Would you like to be notified by email when Mark Conrad publishes a new blog?
For many years (about 20+) I have been awaiting the arrival of micro-processors powerful enough to run most of the popular operating systems while emulating through virtualization each of the respective native machine environments. As many know, IBM invented the Multiple Virtual Machine Environment (circa 1960’s,1970’s, 1980’s, to present day, re: IBM OS/MVS which runs exclusively on big, expensive mainframe hardware). While truly a brilliant idea, it is amazing in some respects that it took the ‘core idea’ of MVS so long to make it into ‘Server Class Machines’ (circa 1990’s – VMware/others). Desktop Virtualization is about to explode onto the market, only to quickly be followed by Embedded Virtual Machines. Just this month XenSource claims a first (it is strongly believed that others have been using embedded VMs for at least 1-2 years ahead of XenSource (XenSource Announces Market’s First Embedded Hypervisor http://www.xensource.com/PressReleases/Pages/pr090507.aspx ). XenSources’ claim to fame perhaps is the distinction of Hypervisor verses non-Hypervisor Virtualization.
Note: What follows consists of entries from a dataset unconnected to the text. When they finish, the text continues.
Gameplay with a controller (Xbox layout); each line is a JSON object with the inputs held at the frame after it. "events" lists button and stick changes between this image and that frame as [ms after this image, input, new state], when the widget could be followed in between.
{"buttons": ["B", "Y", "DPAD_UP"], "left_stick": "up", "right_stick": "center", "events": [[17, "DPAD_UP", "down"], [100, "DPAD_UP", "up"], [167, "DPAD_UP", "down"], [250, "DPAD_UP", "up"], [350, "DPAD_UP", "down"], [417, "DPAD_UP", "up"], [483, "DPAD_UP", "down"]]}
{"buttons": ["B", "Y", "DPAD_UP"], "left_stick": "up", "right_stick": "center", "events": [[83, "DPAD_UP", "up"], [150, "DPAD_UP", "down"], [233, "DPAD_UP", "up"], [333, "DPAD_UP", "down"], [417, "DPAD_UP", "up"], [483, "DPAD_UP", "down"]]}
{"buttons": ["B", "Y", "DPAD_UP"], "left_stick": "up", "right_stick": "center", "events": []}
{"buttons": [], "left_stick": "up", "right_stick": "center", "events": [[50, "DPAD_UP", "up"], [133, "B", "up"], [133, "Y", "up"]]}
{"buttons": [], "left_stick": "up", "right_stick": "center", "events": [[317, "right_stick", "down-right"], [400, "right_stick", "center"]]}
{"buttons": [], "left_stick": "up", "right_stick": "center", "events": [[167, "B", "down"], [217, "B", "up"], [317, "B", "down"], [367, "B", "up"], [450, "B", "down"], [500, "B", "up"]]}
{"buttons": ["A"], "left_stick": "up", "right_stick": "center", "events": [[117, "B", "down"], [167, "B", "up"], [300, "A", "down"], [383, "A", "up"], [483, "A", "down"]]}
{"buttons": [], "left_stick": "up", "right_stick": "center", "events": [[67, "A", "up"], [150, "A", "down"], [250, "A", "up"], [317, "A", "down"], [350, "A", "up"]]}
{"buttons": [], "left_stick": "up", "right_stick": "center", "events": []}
Hypervisors for performance reasons require extra support in hardware beyond the typical virtual memory, and virtual IO support many embedded processors already provide – especially those that run Embedded Linux with MMUs).
The purpose of this Blog is all things ‘Embedded Virtual Machines’. This includes the single and multi-core processor hardware chips which run Multiple Virtual Machines as well as the Embedded Virtual Machine Software Architectures. Additionally, I intend to cover the use of Multiple Virtual Machines (MVMs) for development. I have been heavily using just such an environment (VMware Workstation 4, 5,, & 6) in my consulting work for several years. My current embedded development environment is to use multiple instances of VMware Guest OSes (Linux: Fedora Core, BSD, and occasionally even MSDOS, and Windows 98) running on a base platform running Windows XP. In the future I expect to drop Microsoft Windows (as base OS) in favor of Linux/KVM as base OS (which I expect to run Windows XP as a 32 bit Guest OS).
I am going to document (as often as possible) the Embedded Virtual Machine Hardware and Software Platforms (embedded development and runtime systems). I will appreciate as much information and help from all of the readers of this blog as possible. I look forward to your helpful thoughts and comments.
Best regards and welcome to my blog.